This is a short example on how to generate custom datasets for libtorch. The CustomDataset
class in custom_dataset.h implements a torch::data::Dataset
. It loads the image locations from file_names.csv into a std::vector<std::tuple<std::string, int>>
, so that the CustomDataset
can load images at runtime with the get method using OpenCV. You may want to change this and load all images to the RAM, since this may significantly slow down the training if you do not use SSDs.
Fig. 2: (Left) An apple in the dataset, (Right) a banana in the dataset.

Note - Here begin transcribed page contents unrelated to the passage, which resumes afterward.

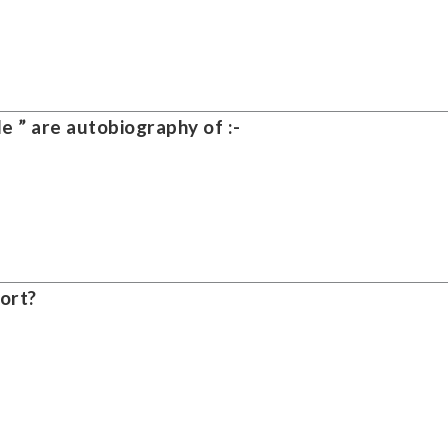
e ” are autobiography of :-
ort?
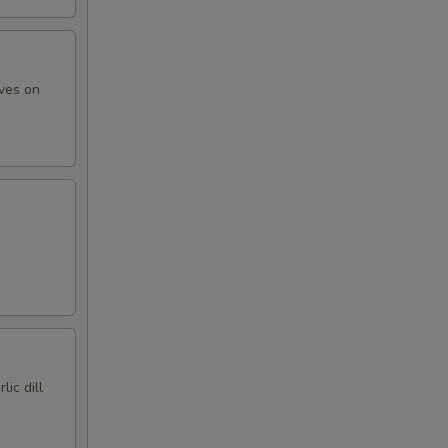
ives on
lic dill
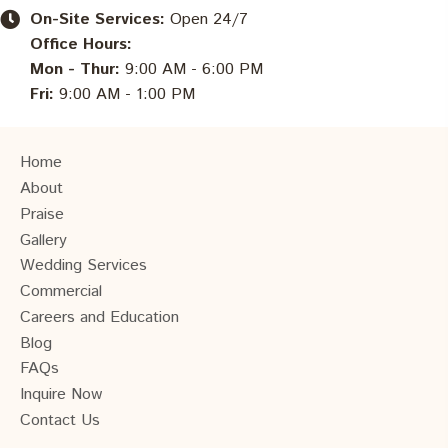
On-Site Services:
Open 24/7
Office Hours:
Mon - Thur:
9:00 AM - 6:00 PM
Fri:
9:00 AM - 1:00 PM
Home
About
Praise
Gallery
Wedding Services
Commercial
Careers and Education
Blog
FAQs
Inquire Now
Contact Us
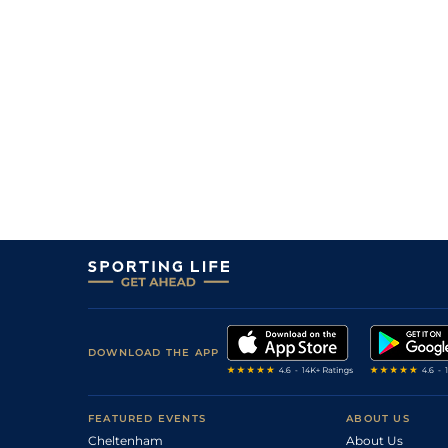
DOWNLOAD THE APP
FEATURED EVENTS
ABOUT US
Cheltenham
About Us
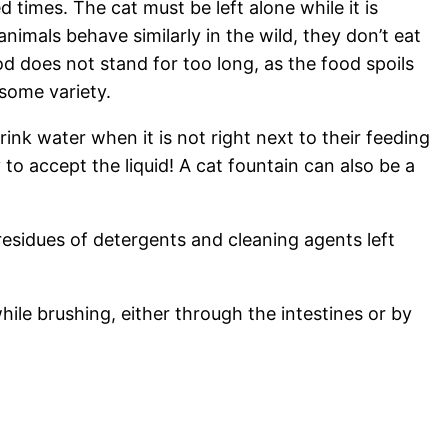
d times. The cat must be left alone while it is
imals behave similarly in the wild, they don’t eat
od does not stand for too long, as the food spoils
 some variety.
ink water when it is not right next to their feeding
 to accept the liquid! A cat fountain can also be a
residues of detergents and cleaning agents left
hile brushing, either through the intestines or by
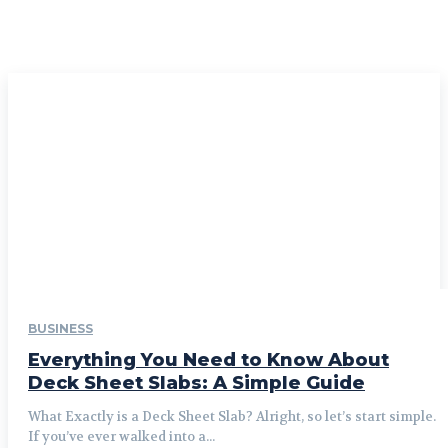
BUSINESS
Everything You Need to Know About
Deck Sheet Slabs: A Simple Guide
What Exactly is a Deck Sheet Slab? Alright, so let’s start simple.
If you’ve ever walked into a...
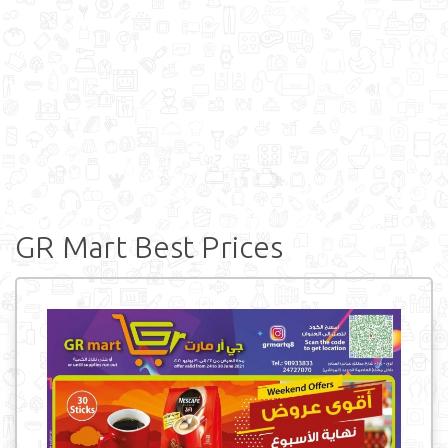
GR Mart Best Prices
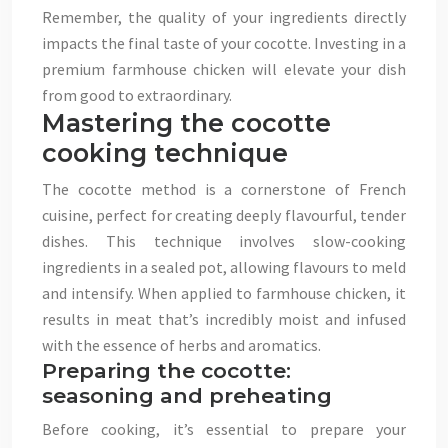
Remember, the quality of your ingredients directly
impacts the final taste of your cocotte. Investing in a
premium farmhouse chicken will elevate your dish
from good to extraordinary.
Mastering the cocotte
cooking technique
The cocotte method is a cornerstone of French
cuisine, perfect for creating deeply flavourful, tender
dishes. This technique involves slow-cooking
ingredients in a sealed pot, allowing flavours to meld
and intensify. When applied to farmhouse chicken, it
results in meat that’s incredibly moist and infused
with the essence of herbs and aromatics.
Preparing the cocotte:
seasoning and preheating
Before cooking, it’s essential to prepare your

Make sure to get libtorch running. For a clean installation from Anaconda, checkout this short tutorial, or this tutorial, to only download the binaries.
Clone this repository
git clone https://github.com/mhubii/libtorch_custom_dataset.git
cd libtorch_custom_dataset
Build the executables
mkdir build
cd build
cmake -DCMAKE_PREFIX_PATH=/path/to/libtorch ..
make
Train the classifier
cd build
./train
Classify an image
cd build
./classify filename
# for example
./classify ../data/apples/img0.jpg
The dataset is a modified version of a dataset that can be found on Kaggle. Especially the training loop is inspired by an implementation of Peter Goldsburough for the MNIST dataset in the PyTorch example repository.